Фрагмент документа
Однако, несмотря на уже изрядный массив работ, посвященных алкогольной тематике, вопросы о месте и роли Homo ebrius и пьяных погромов в реальной расстановке политических сил и борьбе за власть в ходе постфевральской смуты остаются недоосмысленными. А ведь и этот фактор сумел поставить себе на службу только большевизм (и речь ни в коем случае не идет о попытках свести результаты массовых волеизъявлений к последствиям массовых возлияний).

В частности, именно пьяным погромам принадлежит огромная роль в деле формирования и вооружения отрядов Красной гвардии , что пока явно недостаточно осмыслено в историографии Русской революции362.



3. Российская многопартийность

как фактор смуты/революции

Одной из настойчиво культивируемых «аксиом» современного российского обществознания является мифологема о конструктивной роли многопартийной системы в деле развития «гражданского общества» и вообще демократии, вне зависимости от социокультурных особенностей конкретного социума. С этой априорной (или даже антиприорной, во всяком случае применительно к истории России 1917 г.), теоретической конструкцией тесно связан и популярный историографический миф, согласно которому российский электорат в массе своей составляет сознательное мнение о политической партии путем изучения ее программных документов и соотнесения их со своими «объективными» интересами. Опираясь на двойную «обоснованность» — и «снизу», и «сверху» (наивная вера обывателей плюс заведомый цинизм манипуляторов), этот миф остается методологической основой немалой части работ, специально посвященных так называемой «борьбе политических партий за народные массы». Теоретический пафос подобных «исследований» строится, по сути, на смехотворном представлении о том, что между бумажными текстами партийных программ и подлинным успехом тех или иных конкретных партий в массах существует прямая и действительная взаимосвязь.

Однако надо признать, что, во-первых, абсолютное большинство населения России (и не только) как не знают партийных программ теперь, так тем более не знали их тогда. И, во-вторых, «партии в России в концентрированном виде выражали набор интеллигентских утопий, доктринального прекраснодушия или сектантской оголтелости, а не являлись прагматичным оформлением интересов тех или иных социумов», «российская многопартийность действительно выглядит воплощением своеобразной доктринальной шизофрении интеллигенции, а отнюдь не национально-консолидирующим, конструктивно-динамичным целым. Это своеобразный, порожденный имперским патернализмом «пустоцвет», способный, однако, провоцировать смуту», а «если в смутные времена кто-то выигрывает, кто-то чаще бесповоротно — проигрывает, то из этого не следует, что восторжествовали чьи-то программные установки»363.

Содержание набора данных
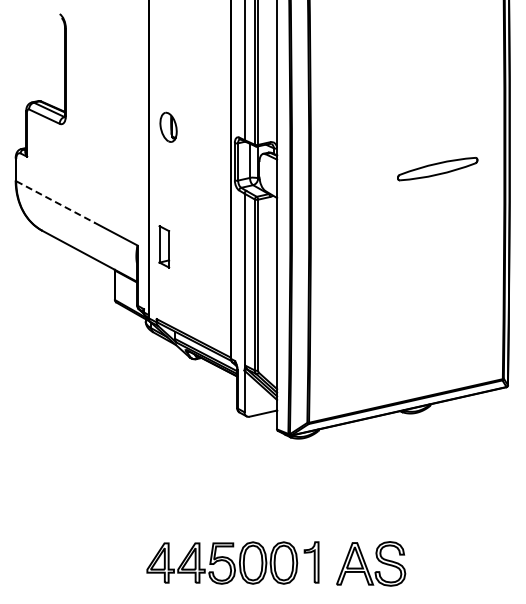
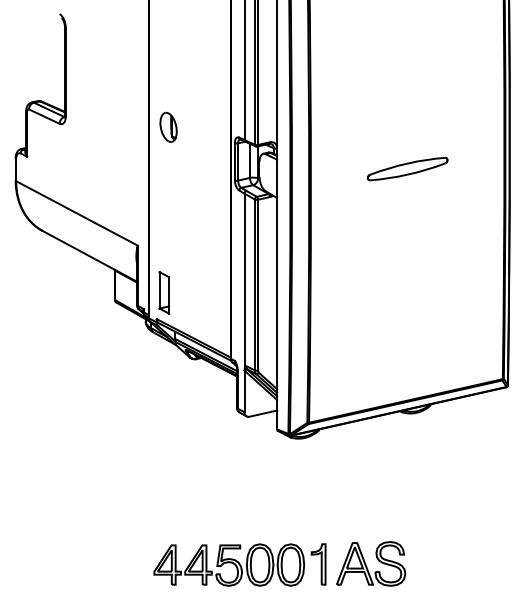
part at (437, 169) position: (437, 169) -> (407, 169)
line at (55, 202): dashed -> solid
part at (164, 246) position: (164, 246) -> (164, 292)
part at (232, 562) position: (232, 562) -> (239, 564)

Задание A
Продублируйте без изменений часть фрагмента документа, начиная со слов «В частности, именно» и продолжая до слов «историографии Русской революции362.» включительно.
Задание B
Формированию и вооружению каких отрядов, согласно фрагменту документа, в огромной мере способствовали пьяные погромы?

Ответ на задание A
В частности, именно пьяным погромам принадлежит огромная роль в деле формирования и вооружения отрядов Красной гвардии , что пока явно недостаточно осмыслено в историографии Русской революции362.

Ответ на задание B
Отрядов Красной гвардии.